Source passage:
# # # #
Posts Tagged ‘Quirky’

Cack Records – 7th December 2018

Christopher Nosnibor

I rarely review the same album twice. I mean, really, what’s the point? Admittedly there are occasions when I’ll revise my opinion of a record or a band – I absolutely hated The Fall the first time I heard them on Hip Priest and Kamerads, but came around a couple or three years later. And yes, it’s inevitable that people go off bands or records after a period of time: some of the stuff you listened to in your youth is just embarrassing 15, 20 years later.

But the arrival of a picture-disc vinyl pressing of Touch & Go, the last album by Mr Vast does inevitably demand a revisitation of sorts. Unlike many albums I bang reviews out for, I have actually listened to Touch & Go since, because for all its zaniness, the endless procession of quirky oddball moments, and oddly 80s electrofunk vibe, it has some undeniably great songs on it, which are more than pure novelty.

Mr Vast released Touch & Go almost exactly three years ago, to an off-tune synth-disco fanfare of parping trumpets and the pitch that ‘he’s lost the fucking plot’. And so it was that Vast’s second compendium of cack pop crash landed on the planet. And I dug it. Writing for Whisperin’ and Hollerin’ I draw comparisons to Har Mar Superstar and made some reference to 80s electroclash in an attempt to grapple with the whappy, tone-bending synths and bouncing basslines which are a dominant feature of a dizzyingly eclectic album, commenting that ‘if you think theatrical oompah and a self-help relaxation track with a twist shouldn’t feature on the same album, the perhaps this isn’t the album for you. But if you thrive on incongruity that goes far beyond postmodern hybridity, then Mr Vast is your man…Half smart-arse, half plain weird, wholly unpredictable, Touch & Go is as whappy as hell, for sure, but the execution is far from cack-handed’.
# # # #
Data section:
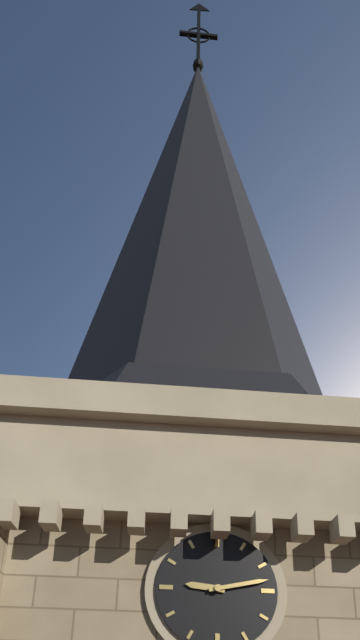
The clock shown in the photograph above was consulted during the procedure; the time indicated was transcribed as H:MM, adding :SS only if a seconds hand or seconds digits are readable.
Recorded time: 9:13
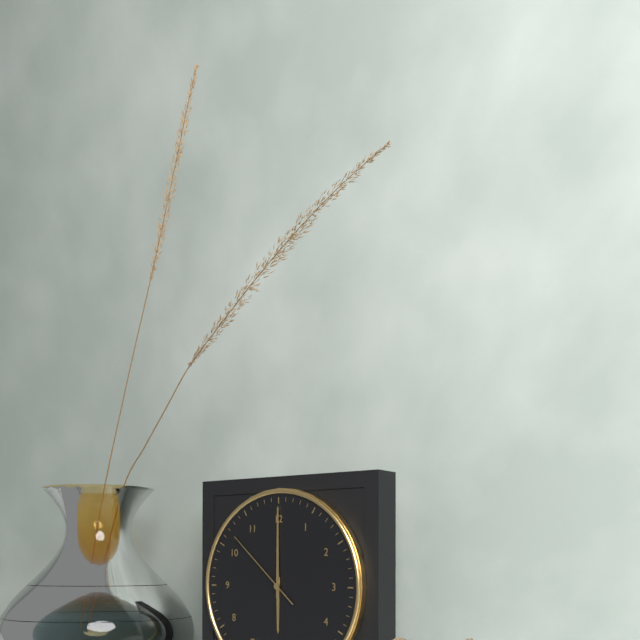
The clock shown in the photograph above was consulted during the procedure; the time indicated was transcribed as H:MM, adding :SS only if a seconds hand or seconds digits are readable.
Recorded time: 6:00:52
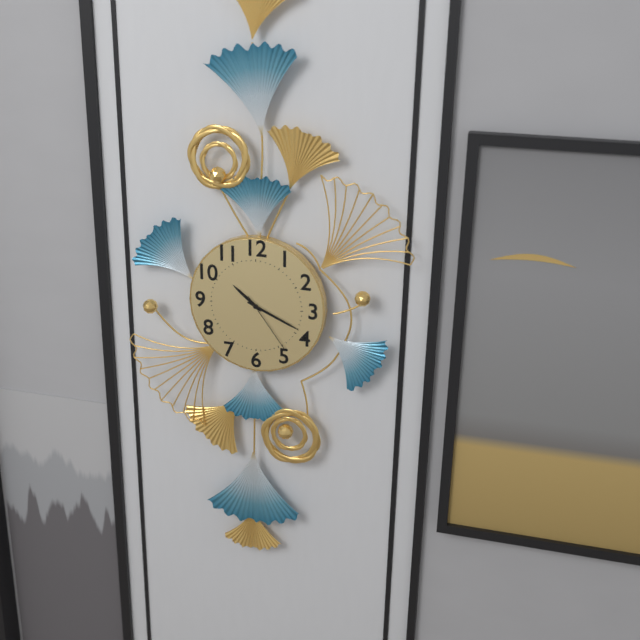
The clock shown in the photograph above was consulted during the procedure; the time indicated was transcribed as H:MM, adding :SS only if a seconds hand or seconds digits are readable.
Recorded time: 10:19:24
# # # #
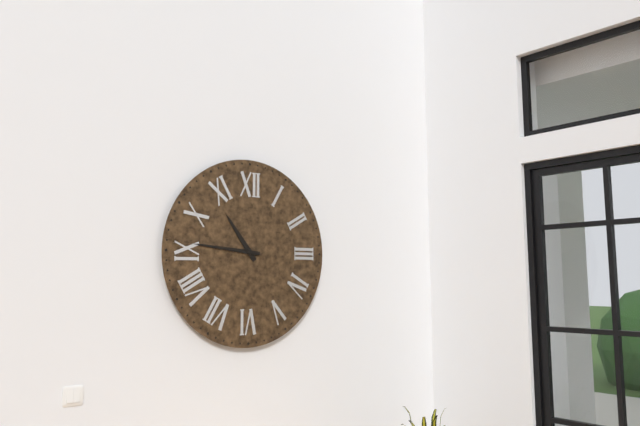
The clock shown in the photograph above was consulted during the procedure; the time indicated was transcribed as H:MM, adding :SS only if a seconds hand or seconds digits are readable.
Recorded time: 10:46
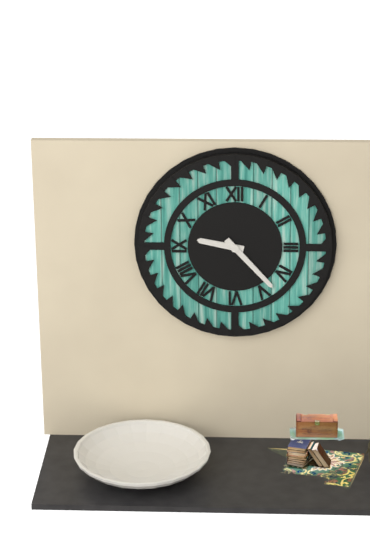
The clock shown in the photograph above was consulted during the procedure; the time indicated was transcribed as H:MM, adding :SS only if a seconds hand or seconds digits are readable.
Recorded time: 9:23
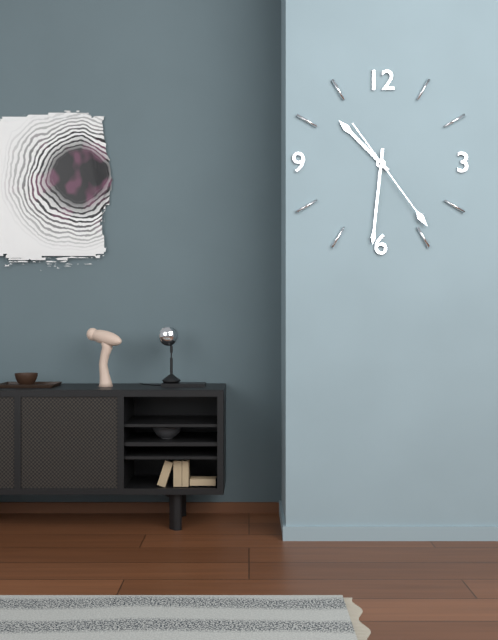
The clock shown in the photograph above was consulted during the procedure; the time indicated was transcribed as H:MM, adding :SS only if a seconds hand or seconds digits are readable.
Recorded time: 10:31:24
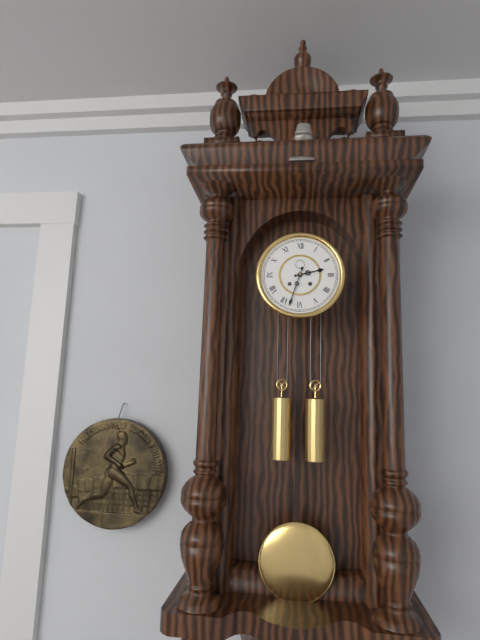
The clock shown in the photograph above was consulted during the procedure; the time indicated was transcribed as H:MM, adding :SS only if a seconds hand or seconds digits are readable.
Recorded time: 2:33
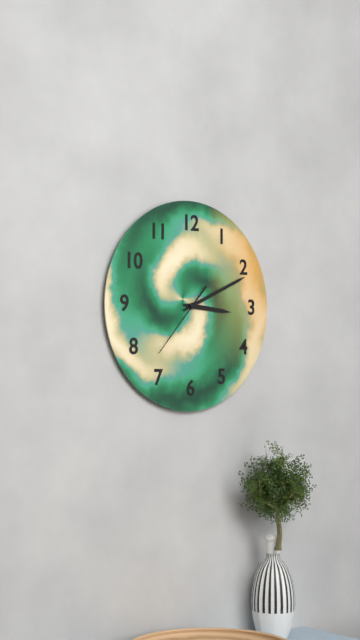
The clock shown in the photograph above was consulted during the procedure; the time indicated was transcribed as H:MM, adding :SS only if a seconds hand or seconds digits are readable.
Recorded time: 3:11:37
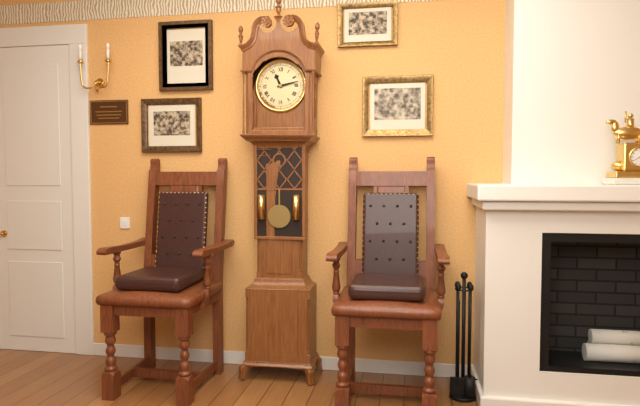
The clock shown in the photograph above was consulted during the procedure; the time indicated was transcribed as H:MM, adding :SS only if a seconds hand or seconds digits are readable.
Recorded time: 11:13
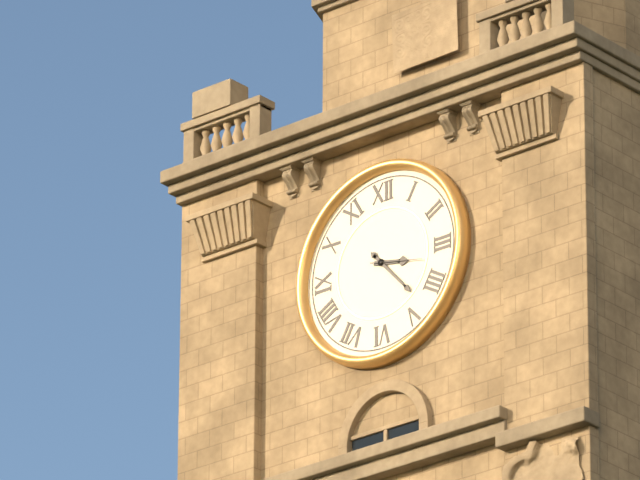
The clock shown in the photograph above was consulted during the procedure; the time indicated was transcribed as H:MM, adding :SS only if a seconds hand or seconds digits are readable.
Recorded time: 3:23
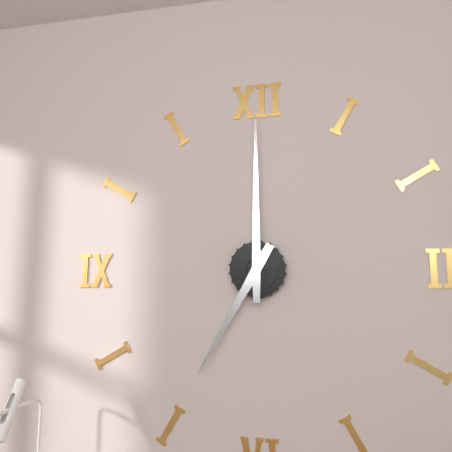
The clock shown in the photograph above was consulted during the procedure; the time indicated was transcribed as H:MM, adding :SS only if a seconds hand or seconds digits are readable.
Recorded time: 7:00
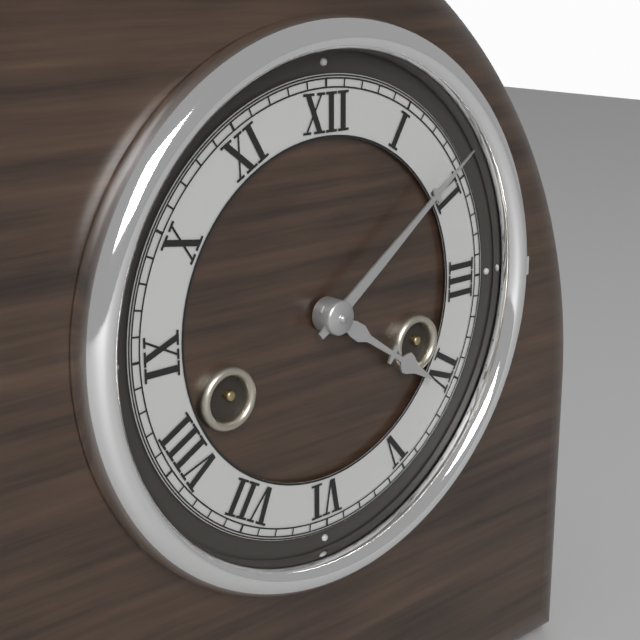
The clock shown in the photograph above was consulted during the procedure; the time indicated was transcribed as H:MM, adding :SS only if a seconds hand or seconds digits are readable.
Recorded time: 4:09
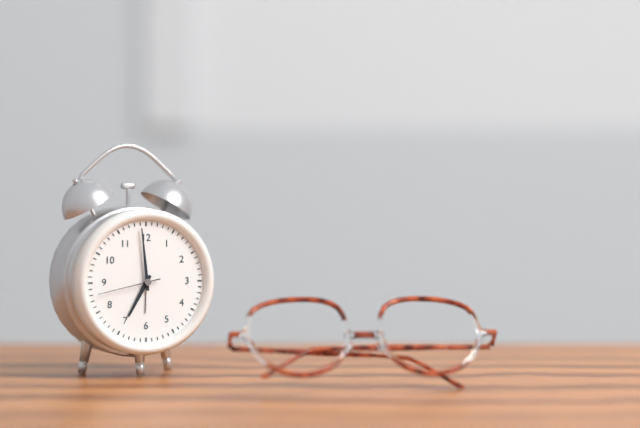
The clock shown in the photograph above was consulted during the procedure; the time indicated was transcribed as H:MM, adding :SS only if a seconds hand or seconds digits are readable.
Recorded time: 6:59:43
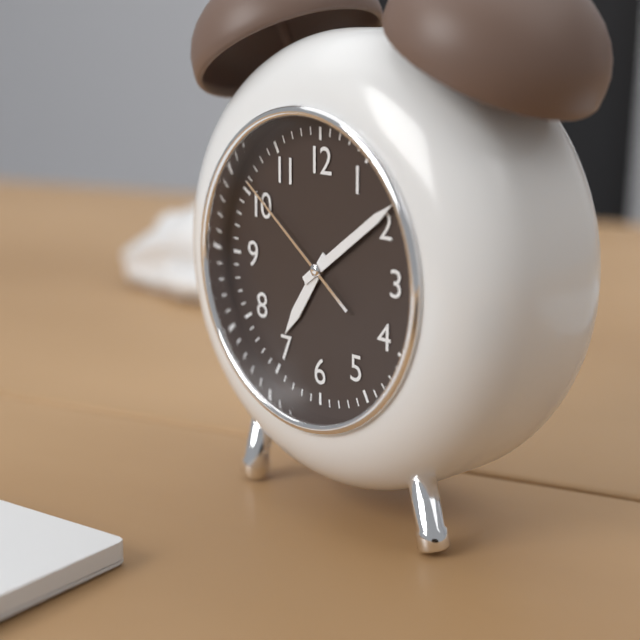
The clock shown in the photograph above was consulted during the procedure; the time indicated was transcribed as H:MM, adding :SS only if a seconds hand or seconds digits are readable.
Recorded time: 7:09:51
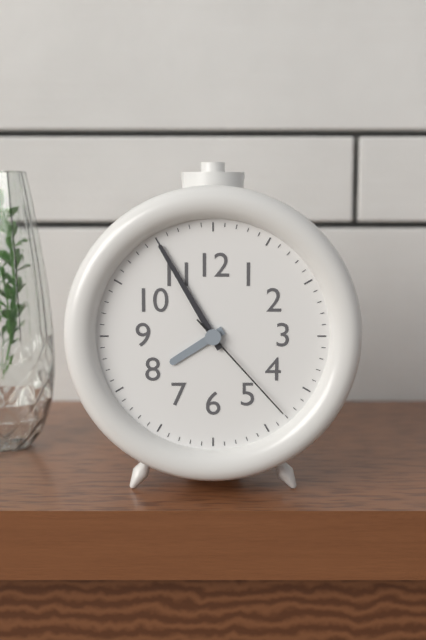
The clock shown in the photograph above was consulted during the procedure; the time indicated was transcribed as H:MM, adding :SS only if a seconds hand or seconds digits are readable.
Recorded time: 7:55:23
# # # #
Directive A: Which musical acts does the music review above name?
Directive B: Could you resume the review of Mr Vast's Touch & Go, continuing on from its final sentence?

Answer A: The Fall, Mr Vast, Har Mar Superstar

Answer B:
And I stand by that, although I’d certainly throw in certain similarities to the Bonzo Dog Band when considering Vast’s quirky, irreverent and exceedingly British eccentricity. Split into two halves across the ‘brekkie’ and ‘supper’ sides, the sequencing of the tracks is perhaps more noticeable in rendering an album of two distinct halves, with the second (‘supper’) side being more trippy folksy and less frenetic than the first (brekkie).

But what the vinyl release brings to the party is… groove. Naturally – it’s vinyl after all. Chances are, those who buy it will have already heard at least some of the music on-line, which again limits the need for further critical analysis of the music contained here. But as an artefact, as an experience… This brings new dimensions. Visually, it’s striking, to say the least, taking the concept of the original cover art to a new level. The rendering of something being something that it is not places it in the domain of the vaguely surreal, while the vibrancy of the shades is eye-popping. It’s a nice, thick chunk of wax and nicely mastered. And it comes with a doyley slipmat. It’s the first record I’ve ever seen with a doyley – and this one is gold and shiny! Of course, the track-listing has to go somewhere. Flippancy aside, in a world oversaturated with product and pointless tat, and a world of conformity and uniformity, Mr Vast is a glowing beacon of individuality and a maverick icon representing art, delivered with a demeanour of not giving a toss abut criticism or commerciality. This in itself makes Vast a hero; the fact the album’s a left-field corker only adds to his heroism.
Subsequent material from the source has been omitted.